Judge of the High Court
- Incumbent
- Assumed office 27 January 2003
- Appointed by: Thabo Mbeki
- Division: Western Cape

Judge of the Land Claims Court
- Incumbent
- Assumed office 1996
- Appointed by: Nelson Mandela

Personal details
- Born: Yasmin Shehnaz Meer 28 June 1955 (age 70)
- Parents: Fatima Meer; I. C. Meer;
- Alma mater: University of Durban-Westville University of Cape Town University of Warwick

= Shehnaz Meer =

South African judge (born 1955)

Yasmin Shehnaz Meer (born 28 June 1955) is a South African judge who has been acting Judge President of the Land Claims Court since 2012. She was appointed as a puisne judge in that court in 1996, and she has additionally been a judge of the Western Cape High Court since 2003. Before she joined the bench, she was an attorney at the Legal Resources Centre.

== Early life and career ==
Meer was born on 28 June 1955. Her mother was political activist Fatima Meer. After matriculating at the Durban Indian Girls' High School in 1972, she attended the University of Durban-Westville, where she completed a BA in 1975. Thereafter she completed an LLB at the University of Cape Town in 1979 and an LLM at the University of Warwick in 1982.

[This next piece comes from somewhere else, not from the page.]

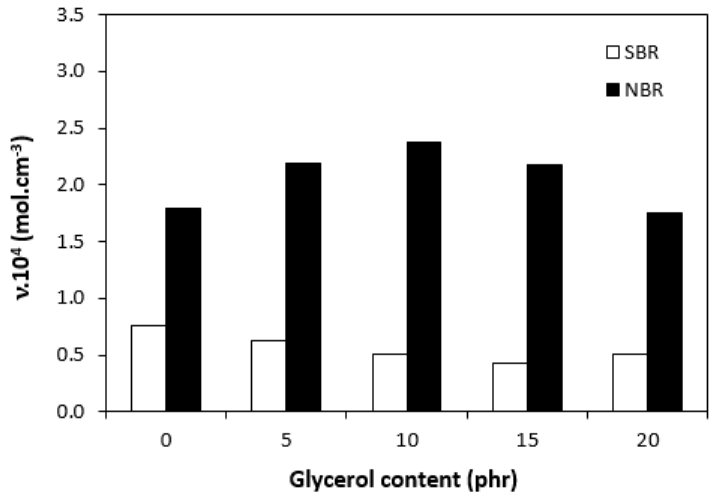
Figure 6. Influence of glycerol content on cross-link density ( υ ) of vulcanizates.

After serving her articles of clerkship at Dullah Omar's law firm, Meer was admitted as an attorney in 1983. She entered legal practice at the Legal Resources Centre in Cape Town, where she worked as an attorney on public interest litigation matters for the next 13 years. She was the centre's deputy national director from 1994 to 1996 and then its acting national director in 1996.

== Judicial career ==
Later in 1996, Meer was appointed as a judge in the newly established Land Claims Court, and she was among the five judges who sat in the first session of the court when it opened in June 1997.

In November 2002, President Thabo Mbeki announced that he would additionally appoint Meer as a judge of the Western Cape Division of the High Court of South Africa. She joined the High Court on 27 January 2003, and thereafter she divided her time between the High Court in Cape Town and the Land Claims Court in Johannesburg. One of her judgments in the High Court, on transparency in political party funding, was upheld by the Constitutional Court of South Africa in My Vote Counts v Minister of Justice and Correctional Services.

In 2012, after Land Claims Court Judge President Fikile Bam died, Meer was installed as the court's acting Judge President. She continued to hold that position in an acting capacity as of the end of 2023.

== Appellate courts ==
Meer was an acting judge in the Supreme Court of Appeal in 2011, and she has been nominated for elevation to the Constitutional Court on several occasions. She was shortlisted for elevation in 2003, and interviewed again in 2008. On two later occasions, in 2009 and 2021, she was nominated but withdrew from contention before the Judicial Service Commission held its hearings.

== Personal life ==
Meer is divorced and has three children.